Il presidente Usa Donald Trump concede all’Iran l’“ultima chance prima della decapitazione”. Ma Teheran smentisce accordi e colloqui e sfida Washington

Immagine di copertina
Il presidente degli Stati Uniti, Donald Trump. Credit: ZUMAPRESS.com / AGF

La Casa bianca annuncia nuove trattative per sbloccare lo Stretto di Hormuz e arginare il programma atomico iraniano. Ma la Repubblica islamica nega l’esistenza di colloqui e annuncia un confronto con l'Oman sul controllo delle rotte commerciali locali. I Paesi del Golfo, intanto, tentano una mediazione per scongiurare un’ulteriore escalation. Ma ogni compromesso rischia di schiantarsi contro l'imminenza delle scadenze elettorali statunitensi

La tensione tra gli Stati Uniti e l’Iran è tornata a scuotere i palazzi della diplomazia nonostante la sospensione dei nuovi bombardamenti preparati dal Pentagono contro la Repubblica islamica, in un rincorrersi di minacce frontali, smentite categoriche e fitte mediazioni sottobanco per porre fine alla guerra in corso dal 28 febbraio e riaprire lo Stretto di Hormuz.
Da una parte, Donald Trump sbandiera una presunta supplica dei vertici iraniani per evitare un disastroso attacco militare e detta le condizioni per un accordo, annunciando “colloqui in corso” con Teheran. Dall’altra, la Repubblica islamica alza un muro di orgoglio e nega qualsiasi contatto diretto con gli Usa, ribadendo di voler controllare il traffico nello Stretto. In mezzo, una polveriera in cui i Paesi del Golfo cercano disperatamente di evitare che un’ulteriore escalation nella regione. Il tutto mentre a Washington le imminenti elezioni di novembre complicano ogni possibile via d’uscita.

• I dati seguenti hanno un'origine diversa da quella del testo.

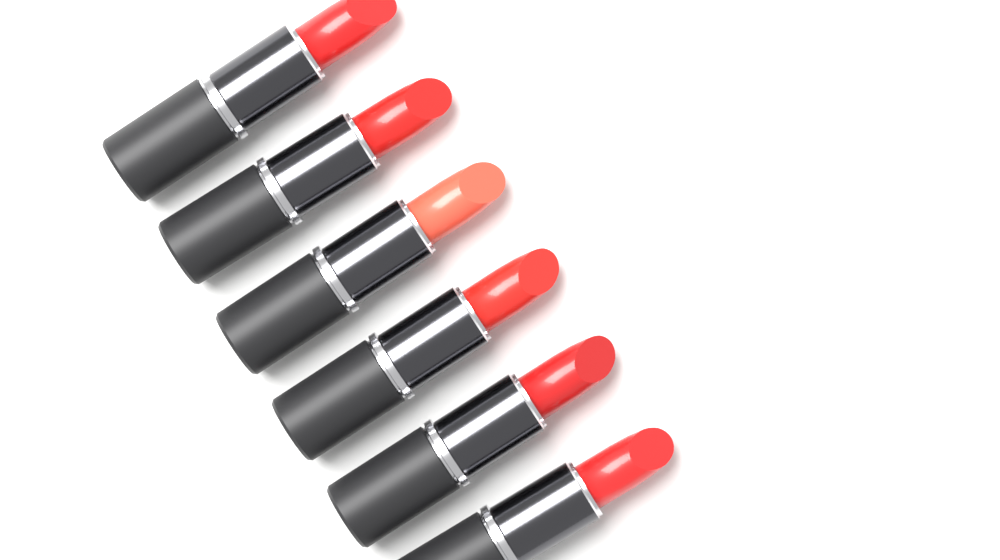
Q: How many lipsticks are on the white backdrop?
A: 6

Ultimatum dallo Studio ovale
Con la consueta spavalderia, ieri sera il presidente statunitense ha tracciato una linea rossa chiarissima: “Voglio dare all’Iran un’ultima possibilità prima della decapitazione”, ha scandito rispondendo ai giornalisti presenti nello Studio ovale, descrivendo un quadro in cui i colloqui sarebbero in corso “proprio adesso” e starebbero procedendo molto bene, un po’ “come accaduto con il Venezuela”. Trump ha raccontato di aver bloccato all’ultimo minuto quello che, a suo dire, era stato pianificato con Israele come “il più grande attacco dalla Seconda Guerra Mondiale” contro l’Iran.
Il motivo? Una richiesta disperata arrivata sia dai vertici iraniani sia dagli alleati arabi. Per l’inquilino della Casa bianca, la leadership di Teheran è “incredibilmente ipocrita”: in pubblico si vanta di non trattare, ma in privato preme per un’intesa. L’obiettivo degli Usa, rimarcato anche dal presidente con un post sul suo social Truth, impone alla controparte di scegliere tra un “accordo o la resa totale”. Sul tavolo c’è prima di tutto la riapertura completa dello Stretto di Hormuz, seguita a stretto giro dall’irrinunciabile dossier sulla denuclearizzazione dell’Iran.

Il muro di Teheran
La narrazione trionfalistica di Washington si scontra però con quella iraniana. Una divergenza confermata all’emittente Cbs persino da alcuni funzionari dell’amministrazione statunitense, che ammettono come al momento non siano in agenda veri e propri negoziati diretti, se non contatti sotto traccia portati avanti dall’inviato per il Medio Oriente Steve Witkoff e dal genero del presidente Jared Kushner attraverso Paesi terzi.
Da parte sua, il portavoce del ministero degli Esteri dell’Iran, Esmaeil Baqaei, è stato perentorio per fugare ogni dubbio: “Al momento non stiamo negoziando con gli Stati Uniti”. Gli unici colloqui, ha precisato, si stanno svolgendo con l’Oman e riguardano esclusivamente il passaggio sicuro delle navi nello Stretto di Hormuz. A quanto riferito, c’è stato uno scambio di carte nautiche per individuare una “rotta intermedia” capace di tutelare gli interessi reciproci di Teheran e Muscat, ma la posizione di fondo non cambia. L’Iran rivendica infatti il controllo di quel tratto di mare e chiede il pagamento di un vero e proprio pedaggio per il transito, appellandosi alla prassi diplomatica e al diritto consuetudinario, in violazione della Convenzione delle Nazioni Unite sul diritto del mare (Unclos).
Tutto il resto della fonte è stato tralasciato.